===== Auszug zum Lesen =====

Fast jeder kennt die irische Sage von dem Topf voll Gold am Ende des Regenbogens. Doch bevor der Blick auf das räumliche Ende des Regenbogens fällt, wird der zeitliche Anfang eines Regenbogens betrachtet. Ein Regenbogen ist ein optisches Phänomen, das entsteht, wenn Sonnenlicht auf Regentropfen trifft. Das Sonnenlicht wird von dem Regentropfen zweimal gebrochen, einmal beim Eintritt und einmal beim Austritt. Brechen heißt, dass das Sonnenlicht an der Oberfläche des Tropfens in eine andere Richtung gelenkt wird, als die aus der es kommt. Das Sonnenlicht sieht zwar auf den ersten Blick weiß aus, besteht jedoch aus verschiedenen Farben (Wellenlängen), die unterschiedlich stark gebrochen werden. Genauer wird der blaue Bestandteil (kurze Wellenlängen) des Sonnenlichts stärker gebrochen, der rote (lange Wellenlängen) weniger stark. Dadurch wird das Sonnenlicht in seine unterschiedlichen Bestandteile aufgeteilt und das Auge nimmt nun die unterschiedlichen Farben wahr. Vereinfacht darstellen lässt es sich mit einem Prisma aus Glas.

DWD Auf der Suche nach dem Schatz am Ende des Regenbogens

Bei einem Regenschauer fallen viele Tropfen und an jedem von ihnen wird das Sonnenlicht gebrochen. Wie stark die Brechung ausfällt, hängt davon ab, in welchem Winkel die Sonne steht. Dabei gilt, je höher die Sonne steht, desto kleiner wirkt der Regenbogen. Weiterhin „wandert“ der Regenbogen mit dem Blickfeld des Betrachters und dessen Position zur Sonne und dem Bogen, steht man also an verschiedenen Orten, nimmt man den Regenbogen anders wahr.

Problem, das Ende des Regenbogens zu finden. Begibt man sich auf die Suche, wird man schnell feststellen, dass sich die Position des Regenbogens relativ zum eigenen Standort verändert.

===== Gegebene Daten =====

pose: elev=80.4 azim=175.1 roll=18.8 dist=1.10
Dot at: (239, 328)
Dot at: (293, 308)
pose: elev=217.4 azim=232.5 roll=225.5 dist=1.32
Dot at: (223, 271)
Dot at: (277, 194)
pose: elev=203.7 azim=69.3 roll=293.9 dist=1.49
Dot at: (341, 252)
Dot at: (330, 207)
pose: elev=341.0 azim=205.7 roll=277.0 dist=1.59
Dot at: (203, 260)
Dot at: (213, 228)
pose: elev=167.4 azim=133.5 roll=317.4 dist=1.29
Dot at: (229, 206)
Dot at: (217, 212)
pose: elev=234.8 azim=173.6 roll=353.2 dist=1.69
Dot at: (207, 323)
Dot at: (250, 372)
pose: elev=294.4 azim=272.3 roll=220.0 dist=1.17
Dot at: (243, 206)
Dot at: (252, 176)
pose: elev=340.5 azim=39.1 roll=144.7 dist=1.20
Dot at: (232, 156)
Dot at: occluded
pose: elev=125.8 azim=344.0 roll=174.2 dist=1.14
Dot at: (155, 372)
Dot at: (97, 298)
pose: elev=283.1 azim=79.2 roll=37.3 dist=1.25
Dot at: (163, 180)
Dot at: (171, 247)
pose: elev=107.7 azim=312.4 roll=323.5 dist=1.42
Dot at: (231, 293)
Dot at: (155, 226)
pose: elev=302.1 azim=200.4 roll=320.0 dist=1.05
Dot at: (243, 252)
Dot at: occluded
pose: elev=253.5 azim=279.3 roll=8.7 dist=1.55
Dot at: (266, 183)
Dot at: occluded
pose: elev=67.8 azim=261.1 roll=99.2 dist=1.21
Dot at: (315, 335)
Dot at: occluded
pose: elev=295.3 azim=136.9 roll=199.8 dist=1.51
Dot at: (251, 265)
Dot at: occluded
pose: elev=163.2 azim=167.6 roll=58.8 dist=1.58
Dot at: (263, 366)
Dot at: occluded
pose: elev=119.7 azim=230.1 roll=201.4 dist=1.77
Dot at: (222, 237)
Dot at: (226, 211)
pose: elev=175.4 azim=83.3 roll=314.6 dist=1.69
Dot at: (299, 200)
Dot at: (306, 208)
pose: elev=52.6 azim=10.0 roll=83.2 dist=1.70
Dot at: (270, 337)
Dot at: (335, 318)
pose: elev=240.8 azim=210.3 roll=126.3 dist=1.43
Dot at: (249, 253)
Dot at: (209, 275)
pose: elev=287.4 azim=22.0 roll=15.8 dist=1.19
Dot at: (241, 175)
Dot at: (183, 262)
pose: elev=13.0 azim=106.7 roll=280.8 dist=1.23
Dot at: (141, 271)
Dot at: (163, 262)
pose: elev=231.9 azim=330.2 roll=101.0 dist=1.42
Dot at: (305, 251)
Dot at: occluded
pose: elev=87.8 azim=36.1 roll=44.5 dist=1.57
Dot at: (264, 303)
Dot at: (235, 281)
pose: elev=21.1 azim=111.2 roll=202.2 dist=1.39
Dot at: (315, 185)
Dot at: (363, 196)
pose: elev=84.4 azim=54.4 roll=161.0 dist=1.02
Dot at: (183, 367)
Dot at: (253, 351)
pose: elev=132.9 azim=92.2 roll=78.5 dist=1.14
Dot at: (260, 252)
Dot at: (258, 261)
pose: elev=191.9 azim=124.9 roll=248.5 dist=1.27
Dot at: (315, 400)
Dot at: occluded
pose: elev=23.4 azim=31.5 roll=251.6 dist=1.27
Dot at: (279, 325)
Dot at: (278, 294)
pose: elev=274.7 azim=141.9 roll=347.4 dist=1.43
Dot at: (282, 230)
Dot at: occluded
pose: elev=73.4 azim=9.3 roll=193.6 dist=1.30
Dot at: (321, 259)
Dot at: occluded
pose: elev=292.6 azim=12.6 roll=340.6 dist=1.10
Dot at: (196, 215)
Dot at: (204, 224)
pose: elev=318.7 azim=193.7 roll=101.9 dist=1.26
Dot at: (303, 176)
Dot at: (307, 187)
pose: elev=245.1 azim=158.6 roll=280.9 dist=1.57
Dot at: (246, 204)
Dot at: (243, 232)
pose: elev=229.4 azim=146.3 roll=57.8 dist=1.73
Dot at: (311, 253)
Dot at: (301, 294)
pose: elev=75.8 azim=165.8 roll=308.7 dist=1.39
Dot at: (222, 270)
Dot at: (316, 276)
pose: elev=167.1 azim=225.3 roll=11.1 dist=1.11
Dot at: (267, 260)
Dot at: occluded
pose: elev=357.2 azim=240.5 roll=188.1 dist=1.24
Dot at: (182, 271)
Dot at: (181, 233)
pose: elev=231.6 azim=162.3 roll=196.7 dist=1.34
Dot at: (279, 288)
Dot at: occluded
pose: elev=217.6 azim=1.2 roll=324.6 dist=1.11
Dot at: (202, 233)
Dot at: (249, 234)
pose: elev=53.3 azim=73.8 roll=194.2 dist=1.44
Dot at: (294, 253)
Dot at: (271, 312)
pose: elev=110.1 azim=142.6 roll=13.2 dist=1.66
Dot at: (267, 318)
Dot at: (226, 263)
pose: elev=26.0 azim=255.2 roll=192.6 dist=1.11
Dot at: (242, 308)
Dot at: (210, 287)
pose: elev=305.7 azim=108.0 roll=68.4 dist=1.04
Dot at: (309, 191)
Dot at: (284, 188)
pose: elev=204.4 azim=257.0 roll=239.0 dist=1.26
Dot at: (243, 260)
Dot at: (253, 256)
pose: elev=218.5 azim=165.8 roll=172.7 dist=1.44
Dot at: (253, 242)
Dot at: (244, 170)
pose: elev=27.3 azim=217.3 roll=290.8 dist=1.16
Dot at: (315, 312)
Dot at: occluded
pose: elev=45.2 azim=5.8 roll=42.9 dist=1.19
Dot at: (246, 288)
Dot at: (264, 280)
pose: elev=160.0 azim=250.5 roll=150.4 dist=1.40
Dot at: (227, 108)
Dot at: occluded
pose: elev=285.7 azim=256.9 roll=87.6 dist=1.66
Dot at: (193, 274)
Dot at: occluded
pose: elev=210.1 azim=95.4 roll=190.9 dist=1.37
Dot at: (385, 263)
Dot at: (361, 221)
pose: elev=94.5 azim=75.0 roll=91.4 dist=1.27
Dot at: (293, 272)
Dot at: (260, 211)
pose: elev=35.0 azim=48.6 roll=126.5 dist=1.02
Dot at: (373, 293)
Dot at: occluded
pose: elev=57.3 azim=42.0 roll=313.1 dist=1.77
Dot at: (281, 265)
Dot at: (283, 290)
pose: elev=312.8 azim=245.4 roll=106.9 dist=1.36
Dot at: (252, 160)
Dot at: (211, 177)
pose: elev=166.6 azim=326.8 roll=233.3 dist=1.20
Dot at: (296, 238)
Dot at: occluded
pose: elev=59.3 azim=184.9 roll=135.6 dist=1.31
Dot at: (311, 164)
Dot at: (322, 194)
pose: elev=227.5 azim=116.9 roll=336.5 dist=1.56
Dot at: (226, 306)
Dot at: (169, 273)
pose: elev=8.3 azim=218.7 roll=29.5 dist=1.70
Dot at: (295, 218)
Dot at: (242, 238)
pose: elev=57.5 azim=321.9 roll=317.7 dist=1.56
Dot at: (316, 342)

=====

** Kurze Aufgabe **
Führe den Text über den Regenbogen nach seinem letzten Satz weiter.

** Lösung **
Das zweite Problem ergibt sich, wenn der Einfallswinkel des Sonnenlichts verändert wird. Je höher die Sonne, desto kleiner der Regenbogen. Im Umkehrschluss: je tiefer die Sonne, desto größer der Regenbogen. Bewegt man sich selbst nach oben, desto tiefer steht die Sonne im Blickfeld und sehr schnell ergibt sich daraus das zweite Problem, welche jegliche Chancen auf den Topf voll Gold zunichtemacht. Denn steht die Sonne tief genug, ist für den Beobachter ein Kreis zu sehen – und der hat bekanntlich weder Anfang noch Ende.
Um jetzt auch noch den allerletzten Funken Hoffnung auf den Goldtopf zu nehmen, muss klargestellt werden, dass der Regenbogen immer ein Kreis ist und lediglich durch den Horizont nicht als solcher wahrzunehmen ist.

Abschließend kann man sagen, dass die Kobolde ihre Aufgabe sehr ernst nehmen und es tatsächlich geschafft haben, das allerbeste Versteck für das Gold zu finden.
Wer sich nun dennoch auf die Suche nach dem Topf voll Gold begeben möchte, dem wünschen wir viel Erfolg und starke Nerven. Möglichkeiten dafür bieten sich am heutigen Samstag und morgigen Sonntag sicherlich einige, denn Regenschauer begleiten uns durch das gesamte Wochenende.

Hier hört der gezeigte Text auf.